In your reply, restate all of the records below word for word.

--- START ---

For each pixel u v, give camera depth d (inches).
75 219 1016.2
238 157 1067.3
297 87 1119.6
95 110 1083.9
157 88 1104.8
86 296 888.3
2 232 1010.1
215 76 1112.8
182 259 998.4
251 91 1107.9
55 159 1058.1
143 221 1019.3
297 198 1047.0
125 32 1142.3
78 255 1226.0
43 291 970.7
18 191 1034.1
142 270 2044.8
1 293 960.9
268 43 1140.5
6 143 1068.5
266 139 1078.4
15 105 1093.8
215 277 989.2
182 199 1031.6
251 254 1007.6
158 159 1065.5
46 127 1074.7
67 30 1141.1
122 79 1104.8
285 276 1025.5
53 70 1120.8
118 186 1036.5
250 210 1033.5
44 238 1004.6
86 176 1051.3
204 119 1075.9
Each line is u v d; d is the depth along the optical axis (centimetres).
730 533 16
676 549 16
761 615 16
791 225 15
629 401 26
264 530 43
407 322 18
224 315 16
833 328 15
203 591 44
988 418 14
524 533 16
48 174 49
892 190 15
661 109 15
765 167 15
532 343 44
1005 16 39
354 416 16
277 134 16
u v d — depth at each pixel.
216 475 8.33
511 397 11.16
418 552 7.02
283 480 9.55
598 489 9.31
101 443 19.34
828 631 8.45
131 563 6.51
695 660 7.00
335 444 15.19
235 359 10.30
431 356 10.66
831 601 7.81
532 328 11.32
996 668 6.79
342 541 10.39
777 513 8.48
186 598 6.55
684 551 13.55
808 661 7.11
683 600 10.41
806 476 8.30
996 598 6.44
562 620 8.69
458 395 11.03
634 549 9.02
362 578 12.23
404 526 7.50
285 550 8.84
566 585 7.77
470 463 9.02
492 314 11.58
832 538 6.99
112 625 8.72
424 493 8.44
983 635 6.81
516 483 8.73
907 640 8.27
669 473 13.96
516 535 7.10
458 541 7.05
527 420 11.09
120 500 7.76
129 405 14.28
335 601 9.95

--- END ---

> Answer to the exercise
For each pixel u v, give camera depth d (inches).
75 219 1016.2
238 157 1067.3
297 87 1119.6
95 110 1083.9
157 88 1104.8
86 296 888.3
2 232 1010.1
215 76 1112.8
182 259 998.4
251 91 1107.9
55 159 1058.1
143 221 1019.3
297 198 1047.0
125 32 1142.3
78 255 1226.0
43 291 970.7
18 191 1034.1
142 270 2044.8
1 293 960.9
268 43 1140.5
6 143 1068.5
266 139 1078.4
15 105 1093.8
215 277 989.2
182 199 1031.6
251 254 1007.6
158 159 1065.5
46 127 1074.7
67 30 1141.1
122 79 1104.8
285 276 1025.5
53 70 1120.8
118 186 1036.5
250 210 1033.5
44 238 1004.6
86 176 1051.3
204 119 1075.9
Each line is u v d; d is the depth along the optical axis (centimetres).
730 533 16
676 549 16
761 615 16
791 225 15
629 401 26
264 530 43
407 322 18
224 315 16
833 328 15
203 591 44
988 418 14
524 533 16
48 174 49
892 190 15
661 109 15
765 167 15
532 343 44
1005 16 39
354 416 16
277 134 16
u v d — depth at each pixel.
216 475 8.33
511 397 11.16
418 552 7.02
283 480 9.55
598 489 9.31
101 443 19.34
828 631 8.45
131 563 6.51
695 660 7.00
335 444 15.19
235 359 10.30
431 356 10.66
831 601 7.81
532 328 11.32
996 668 6.79
342 541 10.39
777 513 8.48
186 598 6.55
684 551 13.55
808 661 7.11
683 600 10.41
806 476 8.30
996 598 6.44
562 620 8.69
458 395 11.03
634 549 9.02
362 578 12.23
404 526 7.50
285 550 8.84
566 585 7.77
470 463 9.02
492 314 11.58
832 538 6.99
112 625 8.72
424 493 8.44
983 635 6.81
516 483 8.73
907 640 8.27
669 473 13.96
516 535 7.10
458 541 7.05
527 420 11.09
120 500 7.76
129 405 14.28
335 601 9.95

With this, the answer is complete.